China Mobile "most ready" for LTE, while T-Mobile counts costs
Published: 20 November, 2008
READ MORE: China Mobile | T-Mobile | LTE
Conventional wisdom might assume that an economic downturn would postpone major operator investment in new technologies like LTE, but several cellcos remain determined to be the first to benefit from the capacity and efficiencies of a next generation network. Last week T-Mobile said it would skip HSPA+ and go straight to LTE in its European territories; Japan's NTT DoCoMo is already working on advanced trials; and now China Mobile claims to be the "most ready" operator for LTE.
Chinese politics mean that the country's largest cellco has been late to roll out 3G and is stuck with the homegrown technology, TD-SCDMA, which has less performance, track record and device choices than W-CDMA or CDMA2000. This has made Mobile keen to make up for the inadequacies of its 3G platform by racing towards LTE as quickly as possible.
It will also have two major advantages in LTE over more established 3G players. First, it can plan its TD-SCDMA roll-out in such a way that cell sites and many other elements can be reused for LTE; and second, it is conducting trials and, presumably, procurement negotiations in partnership with Vodafone and Verizon Wireless, and so will benefit from the scale and market experience of that triumvirate.
Like DoCoMo and Verizon, Mobile plans to have first deployments of LTE in 2010, with field trials running early next year and large pre-commercial trials later in 2009. CEO Wang Jianzhou told the GSMA Asia Congress in Macau this week that the original plan to build a standalone TD-SCDMA network has been replaced with a new plan to bridge the TD-SCDMA RAN to the core GSM network, so both can share the base station controller, the OSS and other core network components. This will ease migration for GSM users straight to LTE.
Meanwhile, Frank Meywerk, senior VP of radio networks at T-Mobile, has issued one of the first sets of technical and cost requirements that he believes are critical for LTE to be adopted.
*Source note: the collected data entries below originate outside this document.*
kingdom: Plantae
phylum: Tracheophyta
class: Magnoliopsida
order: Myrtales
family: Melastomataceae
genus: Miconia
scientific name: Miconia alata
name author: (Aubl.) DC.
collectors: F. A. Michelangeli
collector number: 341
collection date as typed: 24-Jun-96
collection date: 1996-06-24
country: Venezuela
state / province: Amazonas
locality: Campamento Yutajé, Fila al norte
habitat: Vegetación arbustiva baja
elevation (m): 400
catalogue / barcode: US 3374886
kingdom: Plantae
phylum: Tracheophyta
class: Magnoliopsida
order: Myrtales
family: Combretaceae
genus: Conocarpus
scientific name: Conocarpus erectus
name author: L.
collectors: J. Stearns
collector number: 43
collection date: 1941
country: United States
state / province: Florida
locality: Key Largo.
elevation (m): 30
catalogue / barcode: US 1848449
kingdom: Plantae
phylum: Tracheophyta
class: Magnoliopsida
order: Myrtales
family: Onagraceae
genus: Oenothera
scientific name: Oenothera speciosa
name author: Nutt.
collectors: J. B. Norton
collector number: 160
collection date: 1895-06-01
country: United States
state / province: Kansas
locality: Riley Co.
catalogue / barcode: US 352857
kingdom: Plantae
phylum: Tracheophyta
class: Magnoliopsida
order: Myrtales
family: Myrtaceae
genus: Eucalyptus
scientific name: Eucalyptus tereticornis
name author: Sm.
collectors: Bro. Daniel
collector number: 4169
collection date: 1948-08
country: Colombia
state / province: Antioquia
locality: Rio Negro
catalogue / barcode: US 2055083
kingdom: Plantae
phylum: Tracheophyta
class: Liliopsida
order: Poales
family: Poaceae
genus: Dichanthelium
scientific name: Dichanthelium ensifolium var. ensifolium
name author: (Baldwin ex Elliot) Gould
Reasonable cost is number one, of course, and Meywerk told an LTE conference in London this week that "LTE can be successful if production costs per Mbps decreases significantly, by more than a factor of 10." Self-organizing networks and upgrade paths that rely mainly on software will also be important to future cost efficiency, and a combination of software programmable systems and femtocells should allow capacity to be increased scalably and cost effectively, he added.